=== Begin Enclosure ===
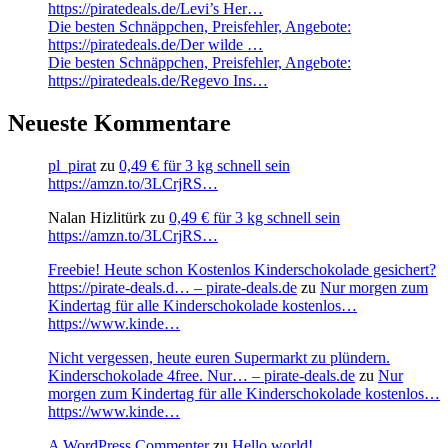
https://piratedeals.de/Levi’s Her…
Die besten Schnäppchen, Preisfehler, Angebote:
https://piratedeals.de/Der wilde …
Die besten Schnäppchen, Preisfehler, Angebote:
https://piratedeals.de/Regevo Ins…
Neueste Kommentare
pl_pirat
zu
0,49 € für 3 kg schnell sein
https://amzn.to/3LCrjRS…
Nalan Hizlitürk
zu
0,49 € für 3 kg schnell sein
https://amzn.to/3LCrjRS…
Freebie! Heute schon Kostenlos Kinderschokolade gesichert?
https://pirate-deals.d… – pirate-deals.de
zu
Nur morgen zum
Kindertag für alle Kinderschokolade kostenlos…
https://www.kinde…
Nicht vergessen, heute euren Supermarkt zu plündern.
Kinderschokolade 4free. Nur… – pirate-deals.de
zu
Nur
morgen zum Kindertag für alle Kinderschokolade kostenlos…
https://www.kinde…
A WordPress Commenter
zu
Hello world!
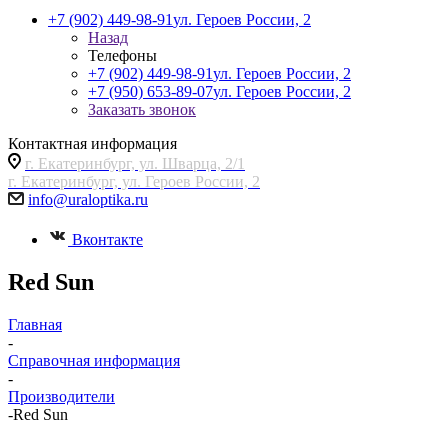
+7 (902) 449-98-91
ул. Героев России, 2
Назад
Телефоны
+7 (902) 449-98-91
ул. Героев России, 2
+7 (950) 653-89-07
ул. Героев России, 2
Заказать звонок
Контактная информация
г. Екатеринбург, ул. Шварца, 2/1
г. Екатеринбург, ул. Героев России, 2
info@uraloptika.ru
Вконтакте
Red Sun
Главная
-
Справочная информация
-
Производители
-
Red Sun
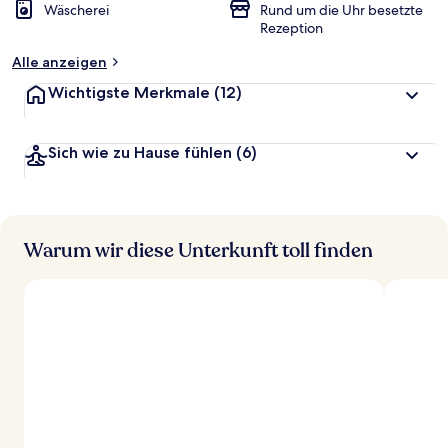
Wäscherei
Rund um die Uhr besetzte
Rezeption
Alle anzeigen
Wichtigste Merkmale
(12)
Sich wie zu Hause fühlen
(6)
Warum wir diese Unterkunft toll finden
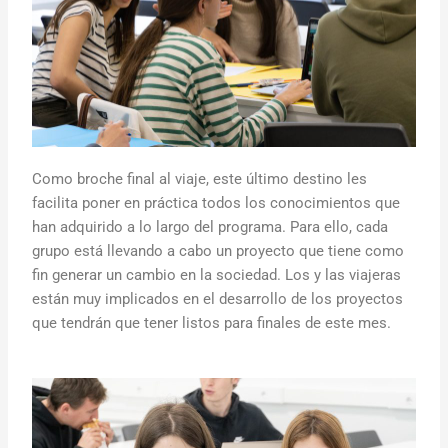
Como broche final al viaje, este último destino les
facilita poner en práctica todos los conocimientos que
han adquirido a lo largo del programa. Para ello, cada
grupo está llevando a cabo un proyecto que tiene como
fin generar un cambio en la sociedad. Los y las viajeras
están muy implicados en el desarrollo de los proyectos
que tendrán que tener listos para finales de este mes.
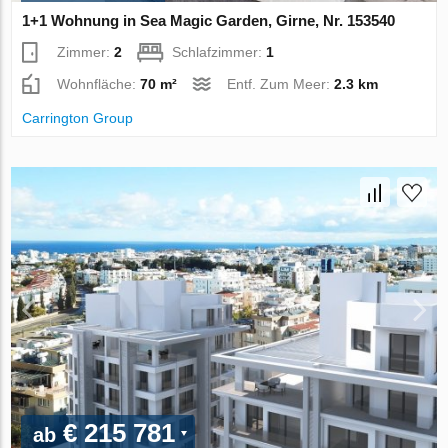
1+1 Wohnung in Sea Magic Garden, Girne, Nr. 153540
Zimmer:
2
Schlafzimmer:
1
Wohnfläche:
70 m²
Entf. Zum Meer:
2.3 km
Carrington Group
€ 215 781
ab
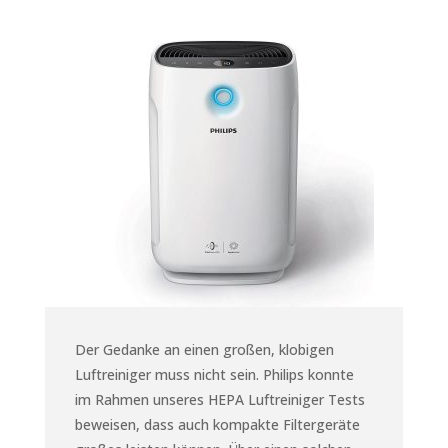
Der Gedanke an einen großen, klobigen
Luftreiniger muss nicht sein. Philips konnte
im Rahmen unseres HEPA Luftreiniger Tests
beweisen, dass auch kompakte Filtergeräte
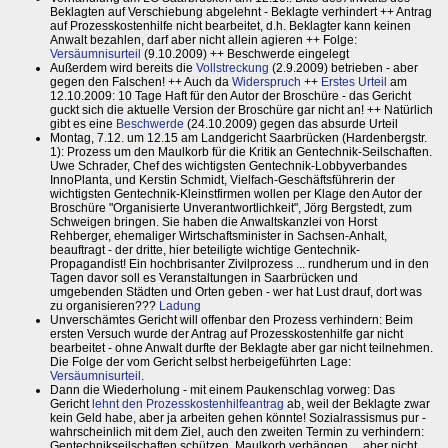
Beklagten auf Verschiebung abgelehnt - Beklagte verhindert ++ Antrag
auf Prozesskostenhilfe nicht bearbeitet, d.h. Beklagter kann keinen
Anwalt bezahlen, darf aber nicht allein agieren ++ Folge:
Versäumnisurteil
(9.10.2009) ++ Beschwerde eingelegt
Außerdem wird bereits die
Vollstreckung
(2.9.2009) betrieben - aber
gegen den Falschen! ++ Auch da
Widerspruch
++
Erstes Urteil
am
12.10.2009: 10 Tage Haft für den Autor der Broschüre - das Gericht
guckt sich die aktuelle Version der Broschüre gar nicht an! ++ Natürlich
gibt es eine
Beschwerde
(24.10.2009) gegen das absurde Urteil
Montag, 7.12. um 12.15 am Landgericht Saarbrücken (Hardenbergstr.
1): Prozess um den Maulkorb für die Kritik an Gentechnik-Seilschaften.
Uwe Schrader, Chef des wichtigsten Gentechnik-Lobbyverbandes
InnoPlanta, und Kerstin Schmidt, Vielfach-Geschäftsführerin der
wichtigsten Gentechnik-Kleinstfirmen wollen per Klage den Autor der
Broschüre "Organisierte Unverantwortlichkeit", Jörg Bergstedt, zum
Schweigen bringen. Sie haben die Anwaltskanzlei von Horst
Rehberger, ehemaliger Wirtschaftsminister in Sachsen-Anhalt,
beauftragt - der dritte, hier beteiligte wichtige Gentechnik-
Propagandist! Ein hochbrisanter Zivilprozess ... rundherum und in den
Tagen davor soll es Veranstaltungen in Saarbrücken und
umgebenden Städten und Orten geben - wer hat Lust drauf, dort was
zu organisieren???
Ladung
Unverschämtes Gericht will offenbar den Prozess verhindern: Beim
ersten Versuch wurde der Antrag auf Prozesskostenhilfe gar nicht
bearbeitet - ohne Anwalt durfte der Beklagte aber gar nicht teilnehmen.
Die Folge der vom Gericht selbst herbeigeführten Lage:
Versäumnisurteil
.
Dann die Wiederholung - mit einem Paukenschlag vorweg: Das
Gericht
lehnt den Prozesskostenhilfeantrag
ab, weil der Beklagte zwar
kein Geld habe, aber ja arbeiten gehen könnte! Sozialrassismus pur -
wahrscheinlich mit dem Ziel, auch den zweiten Termin zu verhindern:
Gentechnikseilschaften schützen, Maulkorb verhängen ... aber nicht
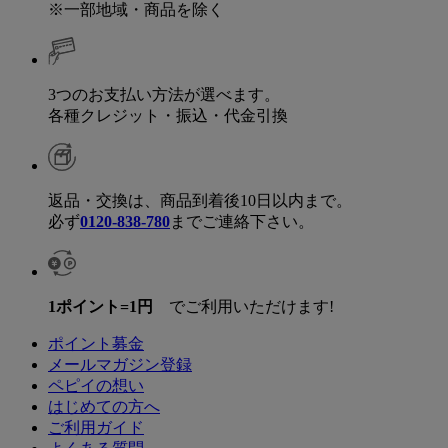
※一部地域・商品を除く
3つのお支払い方法が選べます。
各種クレジット・振込・代金引換
返品・交換は、商品到着後10日以内まで。
必ず
0120-838-780
までご連絡下さい。
1ポイント=1円
でご利用いただけます!
ポイント募金
メールマガジン登録
ペピイの想い
はじめての方へ
ご利用ガイド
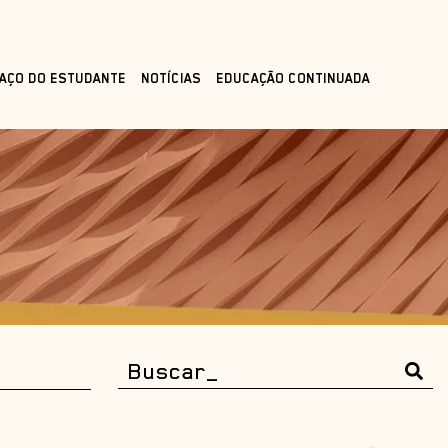
AÇO DO ESTUDANTE
NOTÍCIAS
EDUCAÇÃO CONTINUADA
l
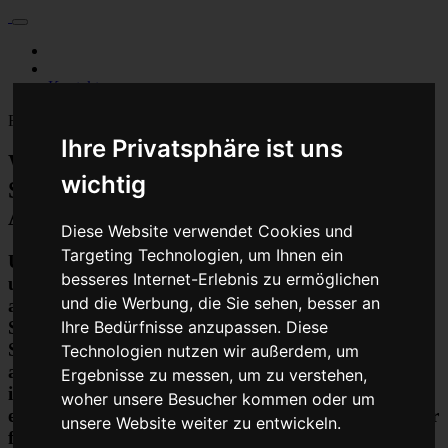
Für Privatkunden
Für Werkstattskunden
Kontakt
Fahrzeugmarken
Ihre Privatsphäre ist uns
Wohnmobil Komfort Zentralveriegerung
wichtig
Steuergerät Reparatur oder
Austauschgerät KVA
Diese Website verwendet Cookies und
Targeting Technologien, um Ihnen ein
Unser Betrieb steht für kostengünstige Prüfungen
besseres Internet-Erlebnis zu ermöglichen
und Reparaturen von Steuergeräten aller Art, unter
und die Werbung, die Sie sehen, besser an
anderem von Motor-Steuergeräten, Airbag-
Ihre Bedürfnisse anzupassen. Diese
Steuergeräten, ABS-Steuergeräten uvm.
STEUBEL® verfügt dabei über viel Erfahrung und
Technologien nutzen wir außerdem, um
ausgewiesene Expertise bei PKW-Steuergeräten und
Ergebnisse zu messen, um zu verstehen,
insbesondere Motor-steuergeräte Reparaturen. So
woher unsere Besucher kommen oder um
ermöglicht STEUBEL® eine Steuergeräte Reparatur
unsere Website weiter zu entwickeln.
für nahezu aller Hersteller und Fahrzeugarten - sei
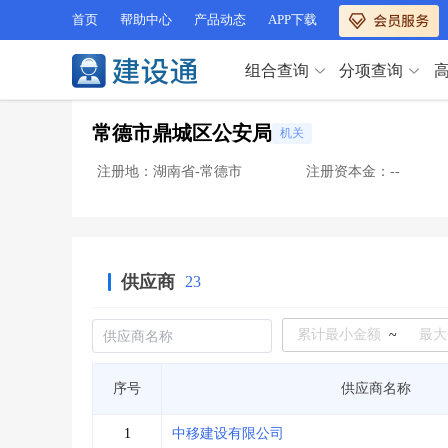
首页
帮助中心
产品动态
APP下载
组合查询
分项查询
分项查询（VIP）
常德市鼎城区公安局
机关
查企业
>
查业绩
>
分项查询（VIP）
查资质
>
查人员
>
注册地：湖南省-常德市
注册资本金：--
查荣誉
>
查诚信
>
查企业
>
查业绩
>
项目经理
>
信用评价
>
查资质
>
查人员
>
招标信息
>
组合查询
>
查荣誉
>
查诚信
>
供应商
23
项目经理
>
信用评价
>
招标信息
>
组合查询
>
行业 / 地区专查
~
四库专查
>
公路库专查
>
行业 / 地区专查
序号
供应商名称
省库业绩查询
>
水利库专查
>
组合查询-广州
>
业绩专查-广州
>
四库专查
>
公路库专查
>
1
中移建设有限公司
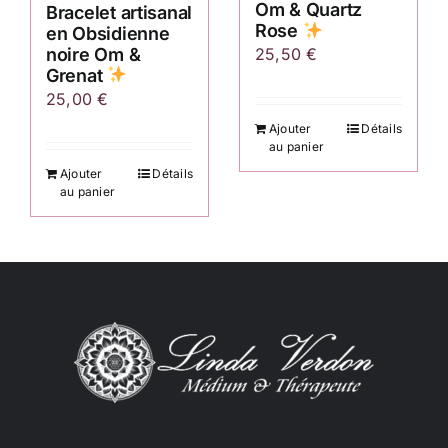
Om & Quartz
Bracelet artisanal
Rose
en Obsidienne
noire Om &
25,50
€
Grenat
25,00
€
Ajouter
Détails
au panier
Ajouter
Détails
au panier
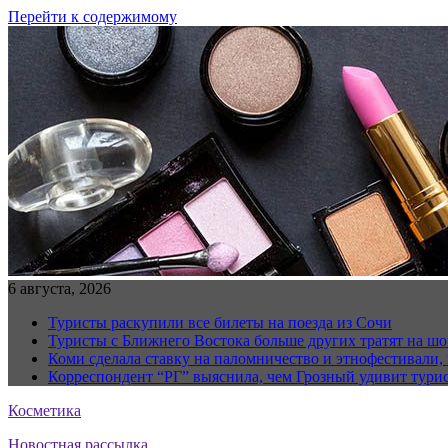
Перейти к содержимому
6 августа, 2026
Туристы раскупили все билеты на поезда из Сочи
Туристы с Ближнего Востока больше других тратят на ш
Коми сделала ставку на паломничество и этнофестивали,
Корреспондент “РГ” выяснила, чем Грозный удивит тури
Косметика
Новостная рассылка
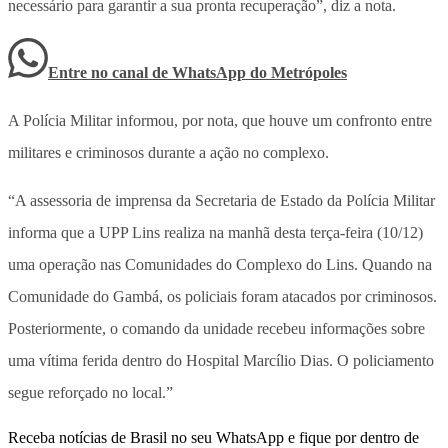
necessário para garantir a sua pronta recuperação”, diz a nota.
Entre no canal de WhatsApp
do
Metrópoles
A Polícia Militar informou, por nota, que houve um confronto entre
militares e criminosos durante a ação no complexo.
“A assessoria de imprensa da Secretaria de Estado da Polícia Militar
informa que a UPP Lins realiza na manhã desta terça-feira (10/12)
uma operação nas Comunidades do Complexo do Lins. Quando na
Comunidade do Gambá, os policiais foram atacados por criminosos.
Posteriormente, o comando da unidade recebeu informações sobre
uma vítima ferida dentro do Hospital Marcílio Dias. O policiamento
segue reforçado no local.”
Receba notícias de Brasil no seu WhatsApp e fique por dentro de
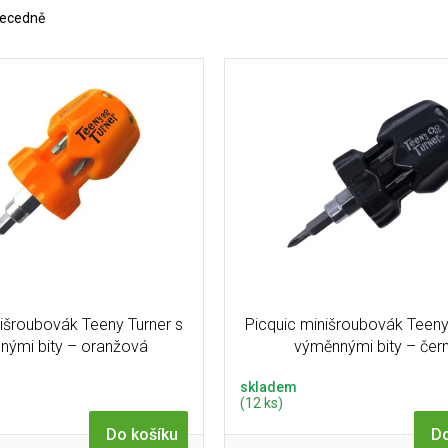
ecedně
nišroubovák Teeny Turner s
Picquic minišroubovák Teeny
nými bity – oranžová
výměnnými bity – čer
skladem
(12 ks)
Do košíku
Do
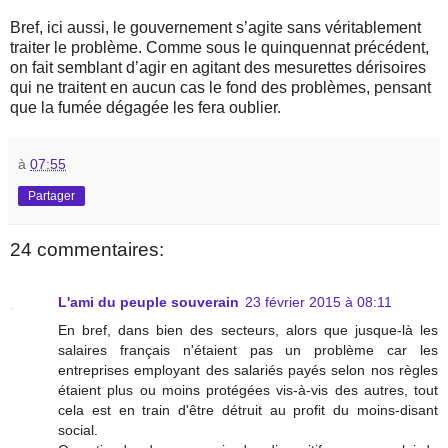
Bref, ici aussi, le gouvernement s’agite sans véritablement
traiter le problème. Comme sous le quinquennat précédent,
on fait semblant d’agir en agitant des mesurettes dérisoires
qui ne traitent en aucun cas le fond des problèmes, pensant
que la fumée dégagée les fera oublier.
à
07:55
Partager
24 commentaires:
L'ami du peuple souverain
23 février 2015 à 08:11
En bref, dans bien des secteurs, alors que jusque-là les
salaires français n'étaient pas un problème car les
entreprises employant des salariés payés selon nos règles
étaient plus ou moins protégées vis-à-vis des autres, tout
cela est en train d'être détruit au profit du moins-disant
social.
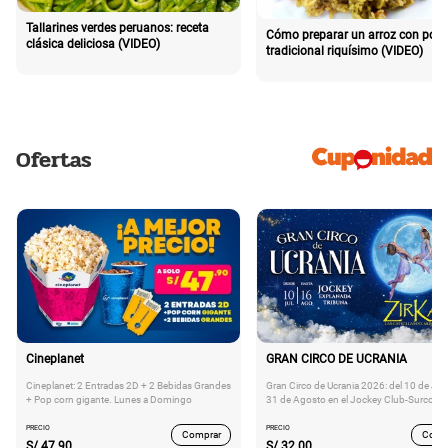
Tallarines verdes peruanos: receta
Cómo preparar un arroz con poll
clásica deliciosa (VIDEO)
tradicional riquísimo (VIDEO)
Ofertas
Cineplanet
GRAN CIRCO DE UCRANIA
Cineplanet: 2 Entradas 2D + 2 Bebidas Grandes
Gran Circo de Ucrania 2026: del 10 de Juli
+ Pop corn gigante. Lunes a Domingo
31 de Agosto en el Jockey Club-Surco
PRECIO
PRECIO
Comprar
Comp
S/
47.90
S/
32.00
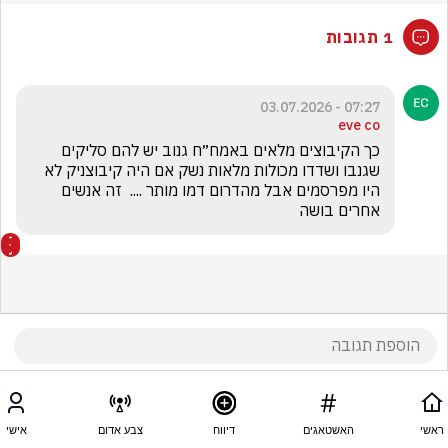
1 תגובות
07:27 - 03.07.2026
eve co
כך הקיבוצים מלאים באמח״ח גנוב יש להם סליקים 
שגנבו ושדדו מכולות מלאות נשק אם היה קיבוצניק לא 
היו מפרסמים אבל מהדרום דמו מותר ....  זה אנשים 
אחרים בושה 
ראשי
האשטאגים
דיווח
צבע אדום
אישי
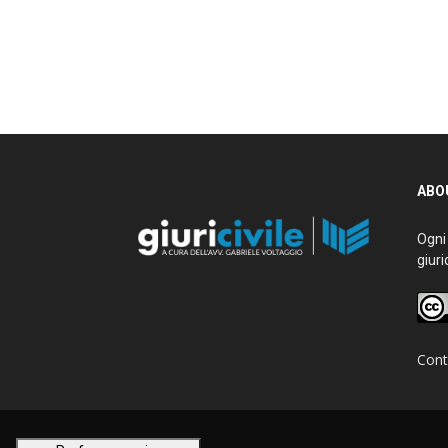
ABOU
Ogni g
giurid
Conta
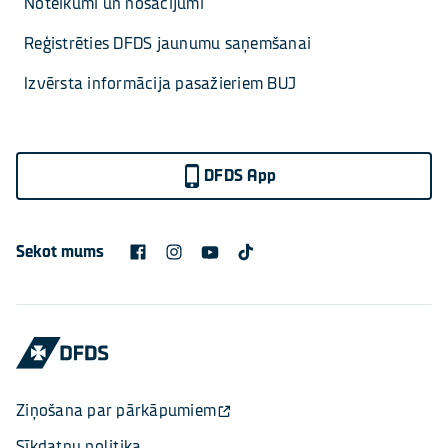
Noteikumi un nosacījumi
Reģistrēties DFDS jaunumu saņemšanai
Izvērsta informācija pasažieriem BUJ
DFDS App
Sekot mums
Ziņošana par pārkāpumiem
Sīkdatņu politika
=== End Enclosure ===
■ EXERCISE PROMPT: Repeat exactly the line containing "Gran Circo de Ucrania 2026: del 10 de Juli" and every line after it through the end of the records, and nothing else. Leave the pictures out.

■ SOLUTION:
Gran Circo de Ucrania 2026: del 10 de Juli
+ Pop corn gigante. Lunes a Domingo
31 de Agosto en el Jockey Club-Surco
PRECIO
PRECIO
Comprar
Comp
S/
47.90
S/
32.00
1 תגובות
07:27 - 03.07.2026
eve co
כך הקיבוצים מלאים באמח״ח גנוב יש להם סליקים 
שגנבו ושדדו מכולות מלאות נשק אם היה קיבוצניק לא 
היו מפרסמים אבל מהדרום דמו מותר ....  זה אנשים 
אחרים בושה 
ראשי
האשטאגים
דיווח
צבע אדום
אישי
ABOU
Ogni g
giurid
Conta
Noteikumi un nosacījumi
Reģistrēties DFDS jaunumu saņemšanai
Izvērsta informācija pasažieriem BUJ
DFDS App
Sekot mums
Ziņošana par pārkāpumiem
Sīkdatņu politika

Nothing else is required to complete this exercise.